Chapter 27. Failure & Recovery

Titan is a highly available and robust graph database. In large scale Titan deployments failure is inevitable. This page describes some failure situations and how Titan can handle them.

27.1. Transaction Failure

Transactions can fail for a number of reasons. If the transaction fails before the commit the changes will be discarded and the application can retry the transaction in coherence with the business logic. Likewise, locking or other consistency failures will cause an exception prior to persistence and hence can be retried. The persistence stage of a transaction is when Titan starts persisting data to the various backend systems.

Titan first persists all graph mutations to the storage backend. This peristence is executed as one batch mutation to ensure that the mutation is committed atomicly for those backends supporting atomicity. If the batch mutation fails due to an exception in the storge backend, the entire transaction is failed.

If the primary persistence into the storage backend succeeds but secondary persistence into the indexing backends or the logging system fail, the transaction is still considered to be successful because the storage backend is the auhoritative source of the graph.

However, this can create inconsistencies with the indexes and logs. To automatically repair such inconsistencies, Titan can maintain a transaction write-ahead log which is enabled through the configuration.

tx.log-tx = true
tx.max-commit-time = 10000

The max-commit-time property is used to determine when a transaction has failed. If the persistence stage of the transaction takes longer than this time, Titan will attempt to recover it if necessary. Hence, this time out should be configured as a generous upper bound on the maximum duration of persistence. Note, that this does not include the time spent before commit.

In addition, a separate process must be setup that reads the log to identify partially failed transaction and repair any inconsistencies caused. It is suggested to run the transaction repair process on a separate machine connected to the cluster to isolate failures. Configure a separately controlled process to run the following where the start time specifies the time since epoch where the recovery process should start reading from the write-ahead log.

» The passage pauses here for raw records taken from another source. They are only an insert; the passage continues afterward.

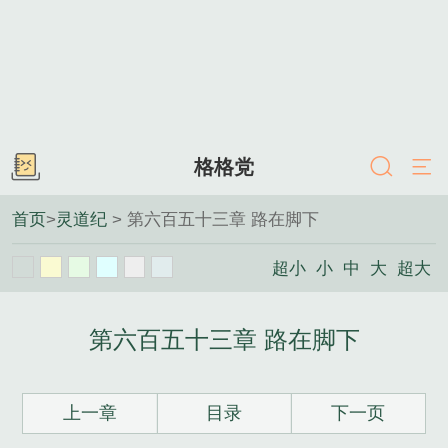
格格党
首页
>
灵道纪
> 第六百五十三章 路在脚下
超小
小
中
大
超大
第六百五十三章 路在脚下
上一章
目录
下一页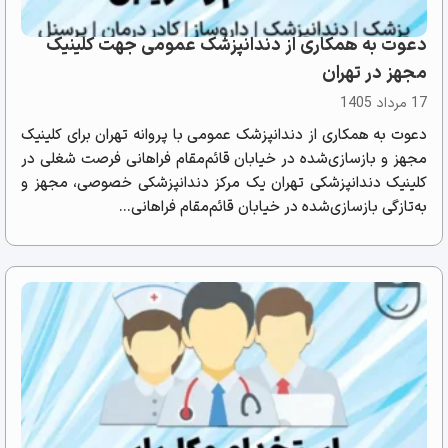
دعوت به همکاری از دندانپزشک عمومی جهت کلینیک
مجهز در تهران
17 مرداد 1405
دعوت به همکاری از دندانپزشک عمومی با پروانه تهران برای کلینیک
مجهز و بازسازی‌شده در خیابان قائم‌مقام فراهانی فرصت شغلی در
کلینیک دندانپزشکی تهران یک مرکز دندانپزشکی خصوصی، مجهز و
به‌تازگی بازسازی‌شده در خیابان قائم‌مقام فراهانی...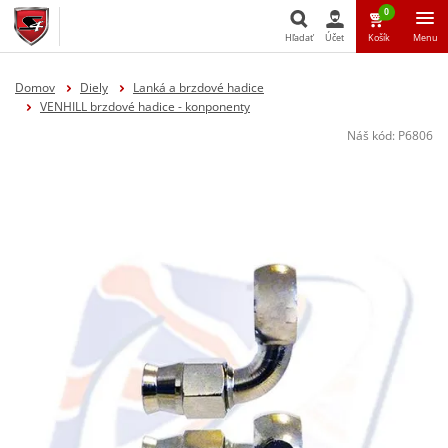
0
Hľadať
Účet
Košík
Menu
Hľadať
Domov
Diely
Lanká a brzdové hadice
VENHILL brzdové hadice - konponenty
Náš kód:
P6806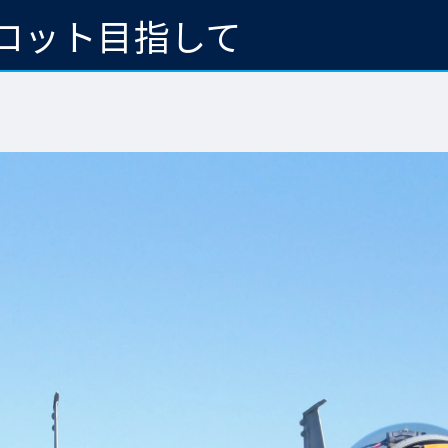
ロット目指して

recovery = TitanFactory.startTransactionRecovery(graph, startTime, TimeUnit.MILLISECONDS);

Enabling the transaction write-ahead log causes an additional write operation for mutating transactions which increases the latency. Also note, that additional space is required to store the log. The transaction write-ahead log has a configurable time-to-live of 2 days which means that log entries expire after that time to keep the storage overhead small. Refer to Chapter 12, Configuration Reference for a complete list of all log related configuration options to fine tune logging behavior.

27.2. Titan Instance Failure

Titan is robust against individual instance failure in that other instances of the Titan cluster are not impacted by such failure and can continue processing transactions without loss of performance while the failed instance is restarted.

However, some schema related operations - such as installing indexes - require the coordination of all Titan instances. For this reason, Titan maintains a record of all running instances. If an instance fails, i.e. is not properly shut down, Titan considers it to be active and expects its participation in cluster-wide operations which subsequently fail because this instances did not participate in or did not acknowledge the operation.

In this case, the user must manually remove the failed instance record from the cluster and then retry the operation. To remove the failed instance, open a management transaction against any of the running Titan instances, inspect the list of running instances to identify the failed one, and finally remove it.

mgmt = graph.openManagement()
mgmt.getOpenInstances() //all open instances
mgmt.forceCloseInstance('7f0001016161-atlantis1') //remove an instance

The unique identifier of the current Titan instance is marked with the suffix (current) so that it can be easily identified. This instance cannot be closed via the forceCloseInstance method and instead should be closed via g.close()

It must be ensured that the manually removed instance is indeed no longer active. Removing an active Titan instance from a cluster can cause data inconsistencies. Hence, use this method with great care in particular when Titan is operated in an environment where instances are automatically restarted.